_Brief:_ Copy out the complete High Seas Trader text word for word, leaving nothing out and changing nothing.

_Text extract:_
>>

High Seas Trader is a 1995 naval business simulation video game. The player runs trade routes, fends off pirates, collects artifacts and offers transport to fellow countrymen in need, all for the sake of climbing up the game's ranking ladder, which in turn allows the player to buy bigger ships, more firepower and larger cargo holds to progress more quickly in the ranks.

Gameplay
The game is set in the year 1650. The player starts out with the most basic ship (Fluyt) and 5,000 (5k) gold.

Nations
The player chooses a nation at the beginning of the game. Consequences lie in the relations between nations; which nations declare war/peace will determine which ports the player can access at given times, and which ships will open fire on them at sea. The options are:

Dutch
English
French
Portuguese
Spanish

Ships
Fluyt
Crew: 100
Cargohold: 300 tons
Firepower: 4 banks of 1 cannon each
Price: 4k gold
Corvette
Crew: 100
Cargohold: 150 tons
Firepower: 4 banks of 2 cannon each
Price: 8k gold
Merchant
Crew: 200
Cargohold: 500 tons
Price: 14k gold
Frigate
Crew: 200
Cargohold: 350 tons
Firepower: 4 banks of 4 cannon each
Price: 16k gold
East Indiaman
Crew: 250
Cargohold: 700 tons
Price: 21k gold
Fourth rate
Crew: 300
Cargohold: 600 tons
Firepower: 4 banks of 8 cannon each
Price: 27k gold

Titles
Peddler (Fluyt and Corvette)
Journeyman (Merchant and Frigate)
Tradesman (East Indianman and Fourth rate, Small estate – 2 treasures max) 
Merchant (Medium estate – 4 treasures max)
Master Merchant (Large estate – 6 treasures max)
Viscount (end of the game)

Guild ladder
Climbing up the ladder ranks grants the player titles, access to bigger ships, and bigger estates. The player can gather points in the categories, then cash them in for a title. Once they are granted a title, the points in the categories reset, allowing them to do it all over.

Ammo
Round (Long-range ammunition)

<<

_Dataset content:_
>>

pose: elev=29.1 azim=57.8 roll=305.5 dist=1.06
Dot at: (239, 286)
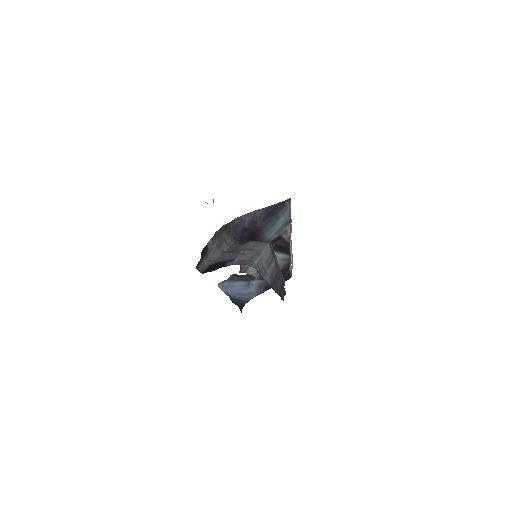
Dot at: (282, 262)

<<

_Answer for the task:_
High Seas Trader is a 1995 naval business simulation video game. The player runs trade routes, fends off pirates, collects artifacts and offers transport to fellow countrymen in need, all for the sake of climbing up the game's ranking ladder, which in turn allows the player to buy bigger ships, more firepower and larger cargo holds to progress more quickly in the ranks.

Gameplay
The game is set in the year 1650. The player starts out with the most basic ship (Fluyt) and 5,000 (5k) gold.

Nations
The player chooses a nation at the beginning of the game. Consequences lie in the relations between nations; which nations declare war/peace will determine which ports the player can access at given times, and which ships will open fire on them at sea. The options are:

Dutch
English
French
Portuguese
Spanish

Ships
Fluyt
Crew: 100
Cargohold: 300 tons
Firepower: 4 banks of 1 cannon each
Price: 4k gold
Corvette
Crew: 100
Cargohold: 150 tons
Firepower: 4 banks of 2 cannon each
Price: 8k gold
Merchant
Crew: 200
Cargohold: 500 tons
Price: 14k gold
Frigate
Crew: 200
Cargohold: 350 tons
Firepower: 4 banks of 4 cannon each
Price: 16k gold
East Indiaman
Crew: 250
Cargohold: 700 tons
Price: 21k gold
Fourth rate
Crew: 300
Cargohold: 600 tons
Firepower: 4 banks of 8 cannon each
Price: 27k gold

Titles
Peddler (Fluyt and Corvette)
Journeyman (Merchant and Frigate)
Tradesman (East Indianman and Fourth rate, Small estate – 2 treasures max) 
Merchant (Medium estate – 4 treasures max)
Master Merchant (Large estate – 6 treasures max)
Viscount (end of the game)

Guild ladder
Climbing up the ladder ranks grants the player titles, access to bigger ships, and bigger estates. The player can gather points in the categories, then cash them in for a title. Once they are granted a title, the points in the categories reset, allowing them to do it all over.

Ammo
Round (Long-range ammunition)